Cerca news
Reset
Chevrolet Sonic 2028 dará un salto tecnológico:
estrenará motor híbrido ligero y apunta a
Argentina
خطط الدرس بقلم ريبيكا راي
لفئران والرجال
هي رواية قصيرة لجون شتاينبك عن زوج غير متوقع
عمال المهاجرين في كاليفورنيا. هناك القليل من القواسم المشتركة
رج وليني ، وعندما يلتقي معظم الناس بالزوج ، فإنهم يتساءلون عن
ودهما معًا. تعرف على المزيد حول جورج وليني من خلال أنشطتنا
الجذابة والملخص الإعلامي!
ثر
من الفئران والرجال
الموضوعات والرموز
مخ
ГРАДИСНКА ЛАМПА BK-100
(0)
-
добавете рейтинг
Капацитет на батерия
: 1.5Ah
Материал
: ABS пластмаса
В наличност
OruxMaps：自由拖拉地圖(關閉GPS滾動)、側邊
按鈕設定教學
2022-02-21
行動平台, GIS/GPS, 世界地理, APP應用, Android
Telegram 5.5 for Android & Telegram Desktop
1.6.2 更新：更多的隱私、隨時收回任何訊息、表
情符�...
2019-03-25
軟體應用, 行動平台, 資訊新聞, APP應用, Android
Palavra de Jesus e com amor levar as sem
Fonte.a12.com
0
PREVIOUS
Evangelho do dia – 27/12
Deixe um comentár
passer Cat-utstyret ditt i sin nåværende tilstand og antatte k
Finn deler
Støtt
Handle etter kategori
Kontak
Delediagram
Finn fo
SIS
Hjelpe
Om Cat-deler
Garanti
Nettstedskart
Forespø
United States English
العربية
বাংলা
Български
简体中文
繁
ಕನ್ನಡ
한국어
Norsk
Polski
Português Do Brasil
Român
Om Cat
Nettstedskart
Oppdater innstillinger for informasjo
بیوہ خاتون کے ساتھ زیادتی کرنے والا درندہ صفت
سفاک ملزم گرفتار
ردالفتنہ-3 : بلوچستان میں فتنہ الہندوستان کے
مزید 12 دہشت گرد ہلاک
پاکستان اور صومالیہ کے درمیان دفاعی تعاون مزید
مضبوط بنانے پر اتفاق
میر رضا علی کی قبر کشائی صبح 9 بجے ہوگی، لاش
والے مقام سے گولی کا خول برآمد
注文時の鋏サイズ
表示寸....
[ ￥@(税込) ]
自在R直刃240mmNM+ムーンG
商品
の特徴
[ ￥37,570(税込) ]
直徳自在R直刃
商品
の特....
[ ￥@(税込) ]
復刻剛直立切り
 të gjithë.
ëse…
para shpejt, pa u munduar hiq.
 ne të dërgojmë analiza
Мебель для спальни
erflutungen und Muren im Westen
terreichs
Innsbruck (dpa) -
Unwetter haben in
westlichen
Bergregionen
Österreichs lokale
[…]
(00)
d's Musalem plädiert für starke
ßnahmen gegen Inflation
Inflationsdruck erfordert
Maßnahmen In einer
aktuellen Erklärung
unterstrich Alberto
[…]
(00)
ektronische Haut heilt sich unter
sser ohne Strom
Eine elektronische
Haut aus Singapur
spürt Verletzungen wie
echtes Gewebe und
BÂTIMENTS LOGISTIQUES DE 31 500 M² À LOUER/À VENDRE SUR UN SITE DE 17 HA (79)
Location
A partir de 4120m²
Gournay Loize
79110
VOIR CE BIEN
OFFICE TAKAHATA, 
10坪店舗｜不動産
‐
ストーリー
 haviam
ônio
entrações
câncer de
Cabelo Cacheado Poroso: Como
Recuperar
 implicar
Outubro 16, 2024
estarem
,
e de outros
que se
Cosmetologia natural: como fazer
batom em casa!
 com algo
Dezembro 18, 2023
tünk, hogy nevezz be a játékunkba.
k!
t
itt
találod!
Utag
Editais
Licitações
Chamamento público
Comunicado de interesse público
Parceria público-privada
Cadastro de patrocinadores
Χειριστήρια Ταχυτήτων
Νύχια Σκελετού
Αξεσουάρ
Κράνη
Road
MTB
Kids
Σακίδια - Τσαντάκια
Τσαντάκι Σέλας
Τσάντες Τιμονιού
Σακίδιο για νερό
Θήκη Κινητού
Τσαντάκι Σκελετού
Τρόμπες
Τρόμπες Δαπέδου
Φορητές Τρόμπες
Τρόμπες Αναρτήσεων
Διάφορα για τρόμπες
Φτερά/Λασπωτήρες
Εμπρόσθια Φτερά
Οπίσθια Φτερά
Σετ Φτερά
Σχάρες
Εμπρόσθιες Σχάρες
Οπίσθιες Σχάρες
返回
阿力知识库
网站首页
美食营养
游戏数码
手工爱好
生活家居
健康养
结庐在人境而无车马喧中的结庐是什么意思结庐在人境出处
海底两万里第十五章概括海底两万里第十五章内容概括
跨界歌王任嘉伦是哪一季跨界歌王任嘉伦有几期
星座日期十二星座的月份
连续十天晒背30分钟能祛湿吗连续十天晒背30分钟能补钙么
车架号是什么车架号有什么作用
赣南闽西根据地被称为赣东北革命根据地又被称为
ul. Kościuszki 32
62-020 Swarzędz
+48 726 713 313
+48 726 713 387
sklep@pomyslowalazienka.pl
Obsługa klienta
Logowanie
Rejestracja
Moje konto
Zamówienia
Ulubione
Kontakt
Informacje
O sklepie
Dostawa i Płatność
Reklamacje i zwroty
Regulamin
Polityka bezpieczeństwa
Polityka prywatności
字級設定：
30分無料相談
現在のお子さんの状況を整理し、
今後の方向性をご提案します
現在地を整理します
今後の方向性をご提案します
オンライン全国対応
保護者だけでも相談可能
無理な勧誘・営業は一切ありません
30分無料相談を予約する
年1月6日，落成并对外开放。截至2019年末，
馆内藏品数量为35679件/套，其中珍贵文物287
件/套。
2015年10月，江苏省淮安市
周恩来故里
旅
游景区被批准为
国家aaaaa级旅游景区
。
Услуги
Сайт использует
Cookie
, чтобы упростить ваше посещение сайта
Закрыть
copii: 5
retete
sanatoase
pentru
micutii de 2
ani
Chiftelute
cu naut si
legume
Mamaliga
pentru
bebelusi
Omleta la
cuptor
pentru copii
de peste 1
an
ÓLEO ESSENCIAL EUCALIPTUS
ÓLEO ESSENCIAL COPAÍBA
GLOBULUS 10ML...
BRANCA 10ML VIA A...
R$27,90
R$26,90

- - -

WHAT TO PRODUCE :: Turn every line of the material above into a Markdown table with the columns Row and Line, numbering the lines in order and omitting any blank ones.

TASK RESPONSE ::
| Row | Line |
|---|---|
| 1 | Cerca news |
| 2 | Reset |
| 3 | Chevrolet Sonic 2028 dará un salto tecnológico: |
| 4 | estrenará motor híbrido ligero y apunta a |
| 5 | Argentina |
| 6 | خطط الدرس بقلم ريبيكا راي |
| 7 | لفئران والرجال |
| 8 | هي رواية قصيرة لجون شتاينبك عن زوج غير متوقع |
| 9 | عمال المهاجرين في كاليفورنيا. هناك القليل من القواسم المشتركة |
| 10 | رج وليني ، وعندما يلتقي معظم الناس بالزوج ، فإنهم يتساءلون عن |
| 11 | ودهما معًا. تعرف على المزيد حول جورج وليني من خلال أنشطتنا |
| 12 | الجذابة والملخص الإعلامي! |
| 13 | ثر |
| 14 | من الفئران والرجال |
| 15 | الموضوعات والرموز |
| 16 | مخ |
| 17 | ГРАДИСНКА ЛАМПА BK-100 |
| 18 | (0) |
| 19 | - |
| 20 | добавете рейтинг |
| 21 | Капацитет на батерия |
| 22 | : 1.5Ah |
| 23 | Материал |
| 24 | : ABS пластмаса |
| 25 | В наличност |
| 26 | OruxMaps：自由拖拉地圖(關閉GPS滾動)、側邊 |
| 27 | 按鈕設定教學 |
| 28 | 2022-02-21 |
| 29 | 行動平台, GIS/GPS, 世界地理, APP應用, Android |
| 30 | Telegram 5.5 for Android & Telegram Desktop |
| 31 | 1.6.2 更新：更多的隱私、隨時收回任何訊息、表 |
| 32 | 情符�... |
| 33 | 2019-03-25 |
| 34 | 軟體應用, 行動平台, 資訊新聞, APP應用, Android |
| 35 | Palavra de Jesus e com amor levar as sem |
| 36 | Fonte.a12.com |
| 37 | 0 |
| 38 | PREVIOUS |
| 39 | Evangelho do dia – 27/12 |
| 40 | Deixe um comentár |
| 41 | passer Cat-utstyret ditt i sin nåværende tilstand og antatte k |
| 42 | Finn deler |
| 43 | Støtt |
| 44 | Handle etter kategori |
| 45 | Kontak |
| 46 | Delediagram |
| 47 | Finn fo |
| 48 | SIS |
| 49 | Hjelpe |
| 50 | Om Cat-deler |
| 51 | Garanti |
| 52 | Nettstedskart |
| 53 | Forespø |
| 54 | United States English |
| 55 | العربية |
| 56 | বাংলা |
| 57 | Български |
| 58 | 简体中文 |
| 59 | 繁 |
| 60 | ಕನ್ನಡ |
| 61 | 한국어 |
| 62 | Norsk |
| 63 | Polski |
| 64 | Português Do Brasil |
| 65 | Român |
| 66 | Om Cat |
| 67 | Nettstedskart |
| 68 | Oppdater innstillinger for informasjo |
| 69 | بیوہ خاتون کے ساتھ زیادتی کرنے والا درندہ صفت |
| 70 | سفاک ملزم گرفتار |
| 71 | ردالفتنہ-3 : بلوچستان میں فتنہ الہندوستان کے |
| 72 | مزید 12 دہشت گرد ہلاک |
| 73 | پاکستان اور صومالیہ کے درمیان دفاعی تعاون مزید |
| 74 | مضبوط بنانے پر اتفاق |
| 75 | میر رضا علی کی قبر کشائی صبح 9 بجے ہوگی، لاش |
| 76 | والے مقام سے گولی کا خول برآمد |
| 77 | 注文時の鋏サイズ |
| 78 | 表示寸.... |
| 79 | [ ￥@(税込) ] |
| 80 | 自在R直刃240mmNM+ムーンG |
| 81 | 商品 |
| 82 | の特徴 |
| 83 | [ ￥37,570(税込) ] |
| 84 | 直徳自在R直刃 |
| 85 | 商品 |
| 86 | の特.... |
| 87 | [ ￥@(税込) ] |
| 88 | 復刻剛直立切り |
| 89 |  të gjithë. |
| 90 | ëse… |
| 91 | para shpejt, pa u munduar hiq. |
| 92 |  ne të dërgojmë analiza |
| 93 | Мебель для спальни |
| 94 | erflutungen und Muren im Westen |
| 95 | terreichs |
| 96 | Innsbruck (dpa) - |
| 97 | Unwetter haben in |
| 98 | westlichen |
| 99 | Bergregionen |
| 100 | Österreichs lokale |
| 101 | […] |
| 102 | (00) |
| 103 | d's Musalem plädiert für starke |
| 104 | ßnahmen gegen Inflation |
| 105 | Inflationsdruck erfordert |
| 106 | Maßnahmen In einer |
| 107 | aktuellen Erklärung |
| 108 | unterstrich Alberto |
| 109 | […] |
| 110 | (00) |
| 111 | ektronische Haut heilt sich unter |
| 112 | sser ohne Strom |
| 113 | Eine elektronische |
| 114 | Haut aus Singapur |
| 115 | spürt Verletzungen wie |
| 116 | echtes Gewebe und |
| 117 | BÂTIMENTS LOGISTIQUES DE 31 500 M² À LOUER/À VENDRE SUR UN SITE DE 17 HA (79) |
| 118 | Location |
| 119 | A partir de 4120m² |
| 120 | Gournay Loize |
| 121 | 79110 |
| 122 | VOIR CE BIEN |
| 123 | OFFICE TAKAHATA,  |
| 124 | 10坪店舗｜不動産 |
| 125 | ‐ |
| 126 | ストーリー |
| 127 |  haviam |
| 128 | ônio |
| 129 | entrações |
| 130 | câncer de |
| 131 | Cabelo Cacheado Poroso: Como |
| 132 | Recuperar |
| 133 |  implicar |
| 134 | Outubro 16, 2024 |
| 135 | estarem |
| 136 | , |
| 137 | e de outros |
| 138 | que se |
| 139 | Cosmetologia natural: como fazer |
| 140 | batom em casa! |
| 141 |  com algo |
| 142 | Dezembro 18, 2023 |
| 143 | tünk, hogy nevezz be a játékunkba. |
| 144 | k! |
| 145 | t |
| 146 | itt |
| 147 | találod! |
| 148 | Utag |
| 149 | Editais |
| 150 | Licitações |
| 151 | Chamamento público |
| 152 | Comunicado de interesse público |
| 153 | Parceria público-privada |
| 154 | Cadastro de patrocinadores |
| 155 | Χειριστήρια Ταχυτήτων |
| 156 | Νύχια Σκελετού |
| 157 | Αξεσουάρ |
| 158 | Κράνη |
| 159 | Road |
| 160 | MTB |
| 161 | Kids |
| 162 | Σακίδια - Τσαντάκια |
| 163 | Τσαντάκι Σέλας |
| 164 | Τσάντες Τιμονιού |
| 165 | Σακίδιο για νερό |
| 166 | Θήκη Κινητού |
| 167 | Τσαντάκι Σκελετού |
| 168 | Τρόμπες |
| 169 | Τρόμπες Δαπέδου |
| 170 | Φορητές Τρόμπες |
| 171 | Τρόμπες Αναρτήσεων |
| 172 | Διάφορα για τρόμπες |
| 173 | Φτερά/Λασπωτήρες |
| 174 | Εμπρόσθια Φτερά |
| 175 | Οπίσθια Φτερά |
| 176 | Σετ Φτερά |
| 177 | Σχάρες |
| 178 | Εμπρόσθιες Σχάρες |
| 179 | Οπίσθιες Σχάρες |
| 180 | 返回 |
| 181 | 阿力知识库 |
| 182 | 网站首页 |
| 183 | 美食营养 |
| 184 | 游戏数码 |
| 185 | 手工爱好 |
| 186 | 生活家居 |
| 187 | 健康养 |
| 188 | 结庐在人境而无车马喧中的结庐是什么意思结庐在人境出处 |
| 189 | 海底两万里第十五章概括海底两万里第十五章内容概括 |
| 190 | 跨界歌王任嘉伦是哪一季跨界歌王任嘉伦有几期 |
| 191 | 星座日期十二星座的月份 |
| 192 | 连续十天晒背30分钟能祛湿吗连续十天晒背30分钟能补钙么 |
| 193 | 车架号是什么车架号有什么作用 |
| 194 | 赣南闽西根据地被称为赣东北革命根据地又被称为 |
| 195 | ul. Kościuszki 32 |
| 196 | 62-020 Swarzędz |
| 197 | +48 726 713 313 |
| 198 | +48 726 713 387 |
| 199 | sklep@pomyslowalazienka.pl |
| 200 | Obsługa klienta |
| 201 | Logowanie |
| 202 | Rejestracja |
| 203 | Moje konto |
| 204 | Zamówienia |
| 205 | Ulubione |
| 206 | Kontakt |
| 207 | Informacje |
| 208 | O sklepie |
| 209 | Dostawa i Płatność |
| 210 | Reklamacje i zwroty |
| 211 | Regulamin |
| 212 | Polityka bezpieczeństwa |
| 213 | Polityka prywatności |
| 214 | 字級設定： |
| 215 | 30分無料相談 |
| 216 | 現在のお子さんの状況を整理し、 |
| 217 | 今後の方向性をご提案します |
| 218 | 現在地を整理します |
| 219 | 今後の方向性をご提案します |
| 220 | オンライン全国対応 |
| 221 | 保護者だけでも相談可能 |
| 222 | 無理な勧誘・営業は一切ありません |
| 223 | 30分無料相談を予約する |
| 224 | 年1月6日，落成并对外开放。截至2019年末， |
| 225 | 馆内藏品数量为35679件/套，其中珍贵文物287 |
| 226 | 件/套。 |
| 227 | 2015年10月，江苏省淮安市 |
| 228 | 周恩来故里 |
| 229 | 旅 |
| 230 | 游景区被批准为 |
| 231 | 国家aaaaa级旅游景区 |
| 232 | 。 |
| 233 | Услуги |
| 234 | Сайт использует |
| 235 | Cookie |
| 236 | , чтобы упростить ваше посещение сайта |
| 237 | Закрыть |
| 238 | copii: 5 |
| 239 | retete |
| 240 | sanatoase |
| 241 | pentru |
| 242 | micutii de 2 |
| 243 | ani |
| 244 | Chiftelute |
| 245 | cu naut si |
| 246 | legume |
| 247 | Mamaliga |
| 248 | pentru |
| 249 | bebelusi |
| 250 | Omleta la |
| 251 | cuptor |
| 252 | pentru copii |
| 253 | de peste 1 |
| 254 | an |
| 255 | ÓLEO ESSENCIAL EUCALIPTUS |
| 256 | ÓLEO ESSENCIAL COPAÍBA |
| 257 | GLOBULUS 10ML... |
| 258 | BRANCA 10ML VIA A... |
| 259 | R$27,90 |
| 260 | R$26,90 |